Le talent de chacun trouve sa place au fil de la performance elle-même centrée
sur la problématique de la question sociale, qui reste toujours aussi
lancinante. Madame Luckermiddle a
perdu son mari, tué sur la chaîne de la conserverie et se résigne à accepter
les conditions de son patron (manger à la cantine durant trois semaines) plutôt
que de faire un procès pour accident de travail. Malgré sa résignation, elle
n’en pense pas moins et c’est tous ces sentiments et sa rage refoulée qui est
exprimée ici. Quelques beaux échanges instrumentaux et une ambiance
extraordinaire. Pour la contribution vocale de Minton et Jauniaux : 10/10.
eXcavations Thea Farhadian &
Klaus Kürvers Black
Copper 002
Un très beau
duo de cordes sous titré Twelve improvisations for violin and double bass. Thea Farhadian est une violoniste américaine de la côte Ouest et
c’est à Berlin qu’elle rencontra un des contrebassistes les plus actifs de la
ville, Klaus Kürvers. Les deux
instruments résonnent et vibrent en symbiose donnant à entendre une musique
improvisée de chambre du plus bel effet. Klaus Kürvers qui semble un nouveau
venu fut impliqué dans les débuts du free-jazz allemand dans les années 60
avant de devenir architecte et historien de l’archictecture à temps plein et un
des supporters les inconditionnels des nouvelles musiques et du jazz sans se
produire publiquement. Il a suivi les développements du free-jazz et des
musiques improvisées à Berlin, haut lieu incontournable pour ses festivals
organisés par Joachim Ernst Berendt et FMP, ses clubs comme Flöz et Quasimodo
et qui est en devenu la capitale européenne avec ses initiatives innombrables
et ses musiciens accourus du monde entier car c’est l’endroit où cela se passe
et d’où les groupes en vue rayonnent. Klaus
Kürvers s’est remis à jouer en public il y a quelques années dès sa mise à
la retraite et a développé un style aisément reconnaissable à l’archet,
anguleux, boisé et mûrement construit. Son pizz est élastique à souhait et il
affectionne des walking subtilement décalées. Il travaille régulièrement avec
Tristan Honsinger et a enregistré avec un superbe quartet de contrebasses pour
Evil Rabbit, Sequoia avec Miles
Perkin, Andrea Borghni et Meinrad Kneer. Thea
Farhadian est une violoniste, performer et compositrice basée à San
Francisco et Berlin. Après de solides études musicales, entre autres la musique
électronique au Mills College et un MFA au Interdisciplinary Arts à l’Uni S.F.

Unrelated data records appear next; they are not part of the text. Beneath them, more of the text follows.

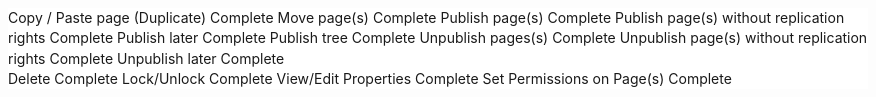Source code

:   </tr>
  <tr>
   <td>Copy / Paste page (Duplicate)</td> 
   <td>Complete</td> 
   <td> </td> 
  </tr>
  <tr>
   <td>Move page(s)</td> 
   <td>Complete</td> 
   <td> </td> 
  </tr>
  <tr>
   <td>Publish page(s)</td> 
   <td>Complete</td> 
   <td> </td> 
  </tr>
  <tr>
   <td>Publish page(s) without replication rights</td> 
   <td>Complete</td> 
   <td> </td> 
  </tr>
  <tr>
   <td>Publish later</td> 
   <td>Complete</td> 
   <td> </td> 
  </tr>
  <tr>
   <td>Publish tree</td> 
   <td>Complete</td> 
   <td> </td> 
  </tr>
  <tr>
   <td>Unpublish pages(s)</td> 
   <td>Complete</td> 
   <td> </td> 
  </tr>
  <tr>
   <td>Unpublish page(s) without replication rights</td> 
   <td>Complete</td> 
   <td> </td> 
  </tr>
  <tr>
   <td>Unpublish later</td> 
   <td>Complete<br /> </td> 
   <td> </td> 
  </tr>
  <tr>
   <td>Delete</td> 
   <td>Complete</td> 
   <td> </td> 
  </tr>
  <tr>
   <td>Lock/Unlock</td> 
   <td>Complete</td> 
   <td> </td> 
  </tr>
  <tr>
   <td>View/Edit Properties</td> 
   <td>Complete</td> 
   <td> </td> 
  </tr>
  <tr>
   <td>Set Permissions on Page(s)</td> 
   <td>Complete</td>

State et l’étude de la musique Classique arabe avec Simon Shaheen, elle a
travaillé au Berkeley Symphony Orchestra
sous Kent Nagano, dirigé un festival de
cinéma Arménien à NYC , effectué plusieurs résidences entre la Californie, le
STEIM à Amsterdam, la Jordanie et Londres, créé
de la musique pour la vidéo expérimentale et réalisé plusieurs projets
mêlant composition pour violon et électronique avec un intérêt marqué pour
l’improvisation. Il y a un réel raffinement dans la conjonction de leurs deux
univers acoustiques. Sensibilité, sens architectural, empathie sonore, une
grande écoute, émotion tangible, douze compositions de l’instant ou
improvisations tendues vers un résultat final focalisé sur la musicalité plein
d’équilibres et quelques tiraillements en multipliant les idées, les écarts,
les tensions, la fusion ou la différence…. Chaque pièce est un petit voyage à
lui seul et apporte des timbres nouveaux, des échanges qui transforment
constamment la perspective et notre perception de leurs sonorités. Les couleurs
sombres et fantomatiques de la contrebasse étirée s’unissent aux lueurs zébrées
et fugitives du violon contemporain aux nuances infinies. Même s’ils
recherchent un aspect construit et logique dans leurs improvisations vers des
pièces musicalement abouties, Thea et Klaus jouent le jeu de l’improvisation
jusqu’au bout. Elle a une maîtrise superbe des nuances du dodécaphonisme et des
techniques alternatives et il va chercher l’intimité des sons boisés avec une
réelle expertise faisant vibrer les cordes au plus fin. On leur décernera le prix
Johannes Rosenberg de l’année 2016 dont les récipiendaires précédents furent
entre autres en 2015 Live at Mosteiro Santa
Clara a Velha Carlos Zingaro en solo (label Cipsela) et
auparavant August Poems de Phil Wachsmann et Teppo Hauta-Aho et Imaginary Trio de Wachsmann, Bruno
Guastalla et Dom Lash sur Bead Records, Live
in Puget Ville de Barre Phillips et Malcolm Goldstein sur Bab Illi Lef, sans
oublier les Kryonics de Jon Rose, Matthias Bauer et Alex Kolkowski publié par Emanem. Pour en savoir plus : http://orynx-improvandsounds.blogspot.be/2011/11/johannes-rosenbergs-list-of-recommended.html
C’est vous
dire la haute tenue qualitative de leur musique librement improvisée.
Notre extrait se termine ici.